Saved entries:

↓

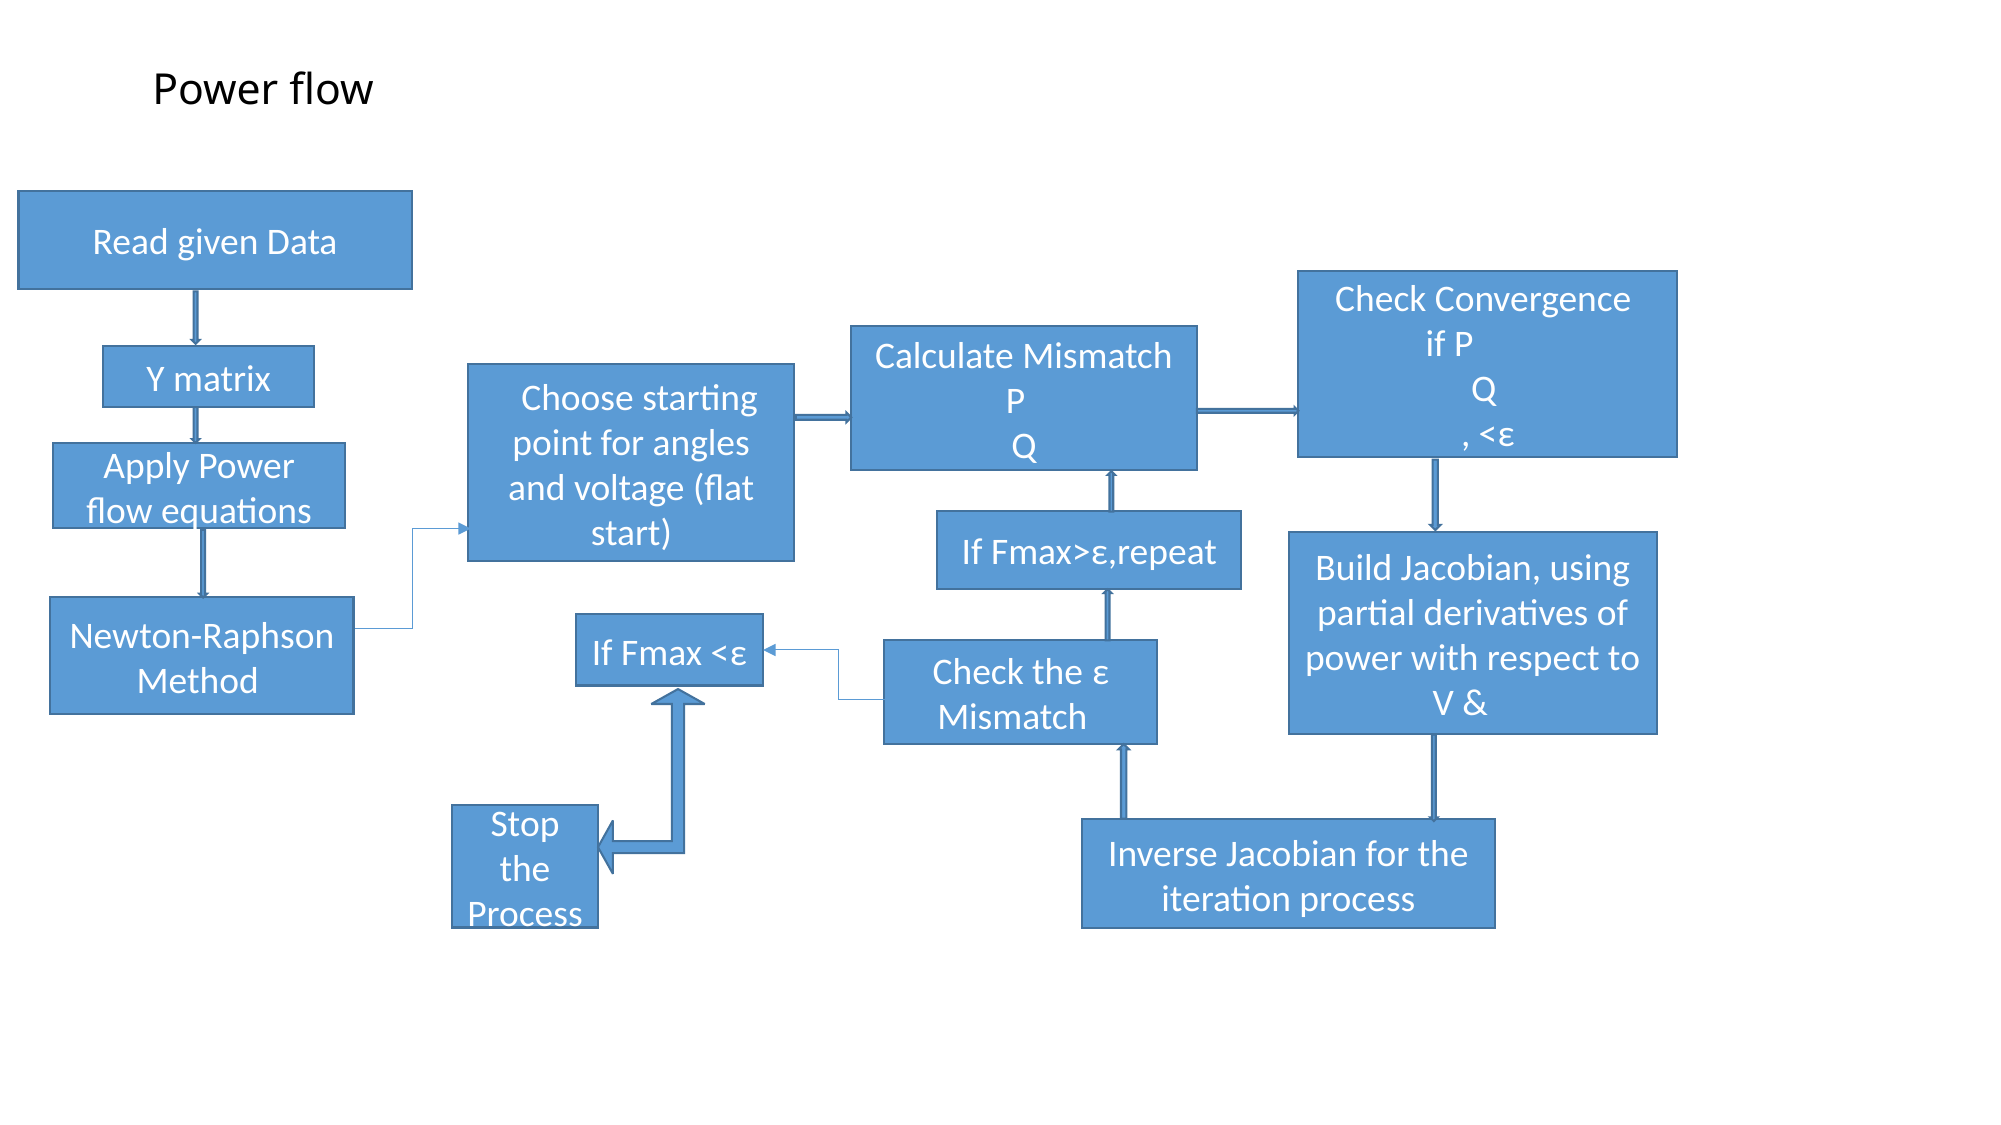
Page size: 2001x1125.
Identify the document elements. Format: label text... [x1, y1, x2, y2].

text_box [354, 528, 471, 629]
title Power flow [137, 59, 1863, 122]
text_box [1195, 404, 1300, 418]
text_box Check the ε Mismatch [883, 639, 1158, 745]
text_box [1105, 469, 1118, 513]
text_box Choose starting point for angles and voltage (flat start) [467, 363, 795, 562]
text_box [1427, 458, 1443, 532]
text_box Inverse Jacobian for the iteration process [1081, 818, 1496, 929]
text_box Stop the Process [451, 804, 599, 929]
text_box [763, 649, 914, 700]
text_box Apply Power flow equations [52, 442, 346, 529]
text_box [189, 290, 202, 346]
text_box If Fmax>ε,repeat [936, 510, 1242, 590]
text_box [1115, 742, 1132, 820]
text_box If Fmax <ε [575, 613, 764, 687]
text_box [596, 687, 706, 875]
text_box Y matrix [102, 345, 315, 408]
text_box [794, 410, 853, 425]
text_box [189, 406, 202, 445]
text_box [196, 528, 210, 599]
text_box Newton-Raphson Method [49, 596, 355, 715]
text_box [1101, 587, 1114, 642]
text_box [1427, 733, 1441, 823]
text_box Read given Data [17, 190, 413, 290]
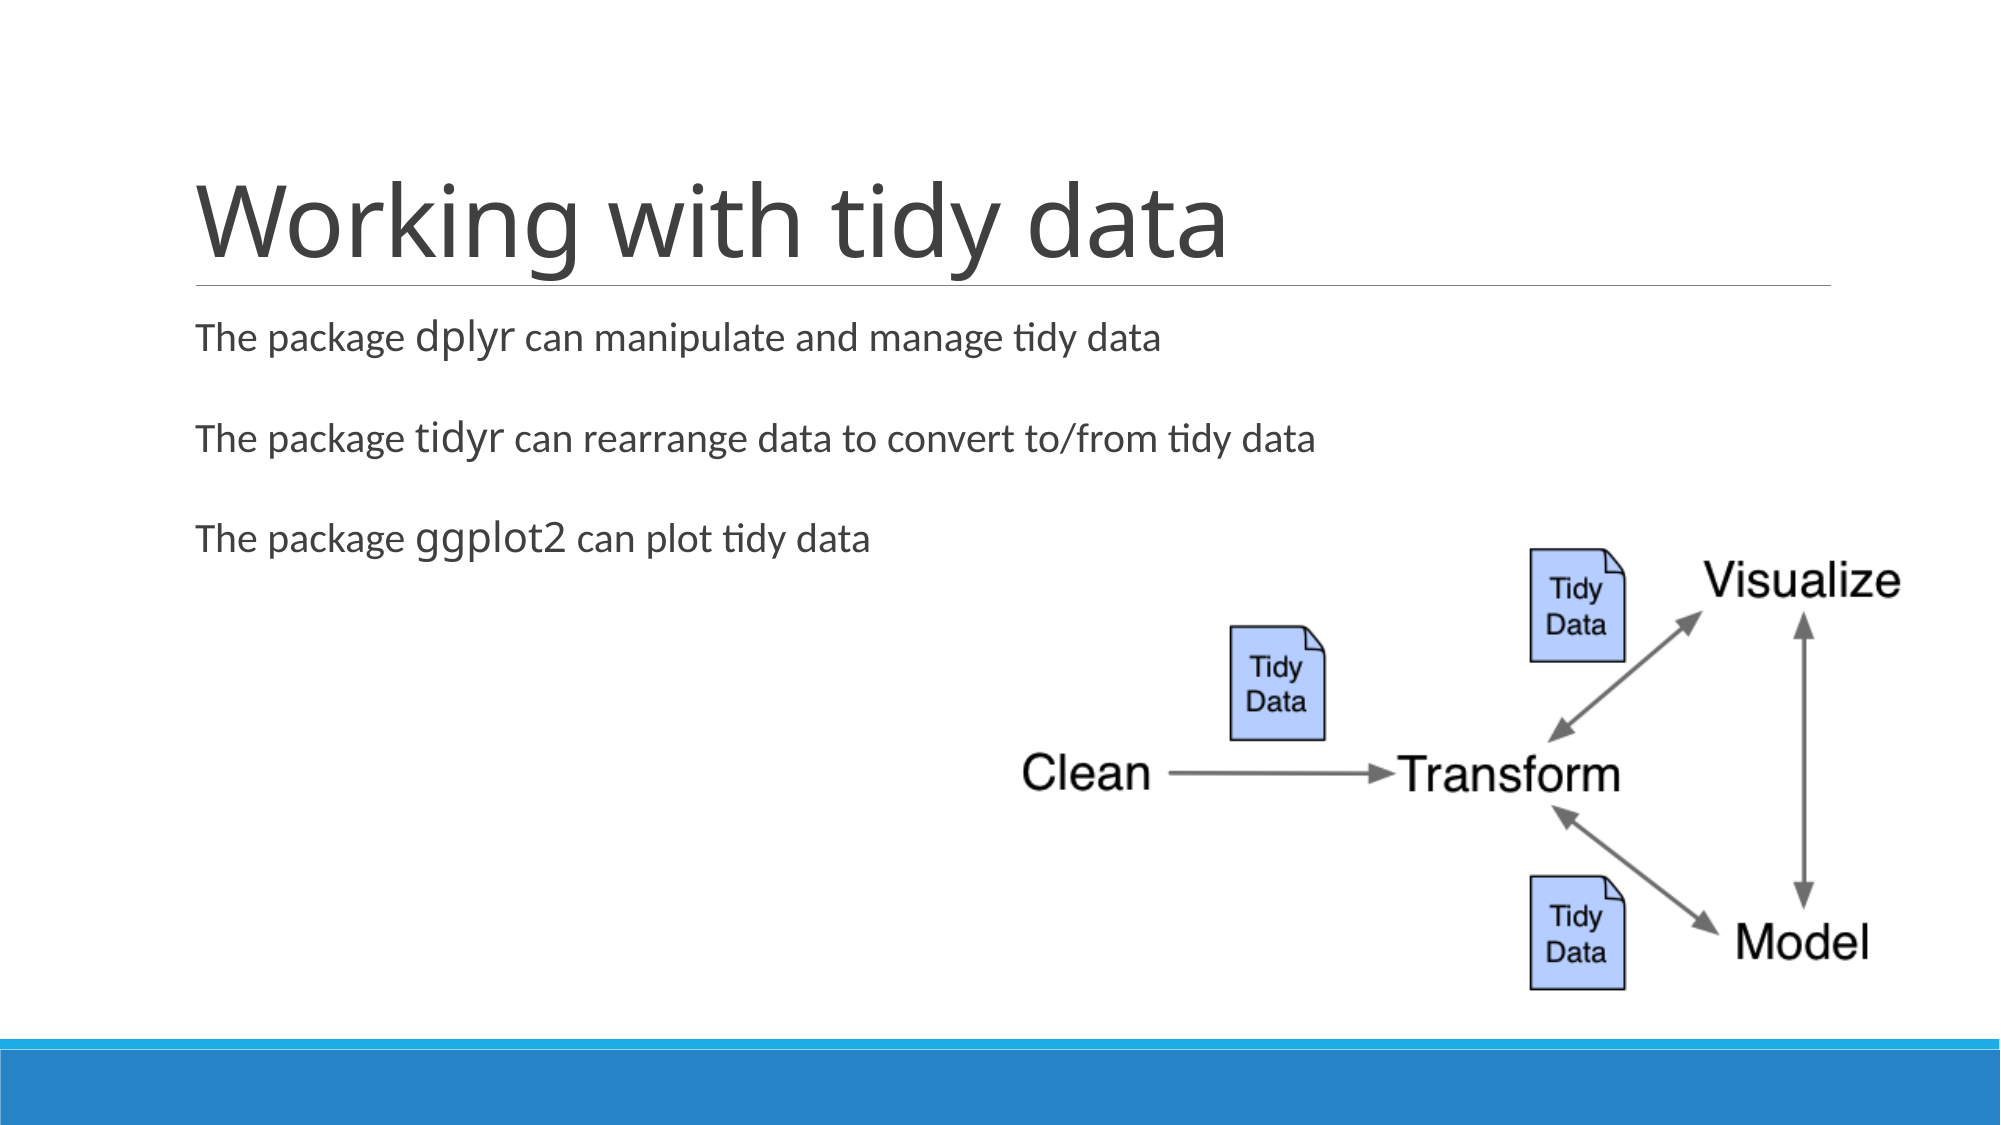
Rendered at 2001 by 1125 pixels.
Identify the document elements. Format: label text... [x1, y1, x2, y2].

title Working with tidy data [180, 47, 1830, 285]
list The package dplyr can manipulate and manage tidy data The package tidyr can rearrange data to convert to/from tidy data The package ggplot2 can plot tidy data [180, 302, 1830, 963]
picture [1004, 525, 1917, 1011]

↑

Exercise brief:
Reproduce every entry word for word, but omit the pictures.

Task output:
Page size: 2001x1125.
Identify the document elements. Format: label text... [x1, y1, x2, y2].

text_box [354, 528, 471, 629]
title Power flow [137, 59, 1863, 122]
text_box [1195, 404, 1300, 418]
text_box Check the ε Mismatch [883, 639, 1158, 745]
text_box [1105, 469, 1118, 513]
text_box Choose starting point for angles and voltage (flat start) [467, 363, 795, 562]
text_box [1427, 458, 1443, 532]
text_box Inverse Jacobian for the iteration process [1081, 818, 1496, 929]
text_box Stop the Process [451, 804, 599, 929]
text_box [763, 649, 914, 700]
text_box Apply Power flow equations [52, 442, 346, 529]
text_box [189, 290, 202, 346]
text_box If Fmax>ε,repeat [936, 510, 1242, 590]
text_box [1115, 742, 1132, 820]
text_box If Fmax <ε [575, 613, 764, 687]
text_box [596, 687, 706, 875]
text_box Y matrix [102, 345, 315, 408]
text_box [794, 410, 853, 425]
text_box [189, 406, 202, 445]
text_box [196, 528, 210, 599]
text_box Newton-Raphson Method [49, 596, 355, 715]
text_box [1101, 587, 1114, 642]
text_box [1427, 733, 1441, 823]
text_box Read given Data [17, 190, 413, 290]
Rendered at 2001 by 1125 pixels.
Identify the document elements. Format: label text... [x1, y1, x2, y2].

title Working with tidy data [180, 47, 1830, 285]
list The package dplyr can manipulate and manage tidy data The package tidyr can rearrange data to convert to/from tidy data The package ggplot2 can plot tidy data [180, 302, 1830, 963]
picture [1004, 525, 1917, 1011]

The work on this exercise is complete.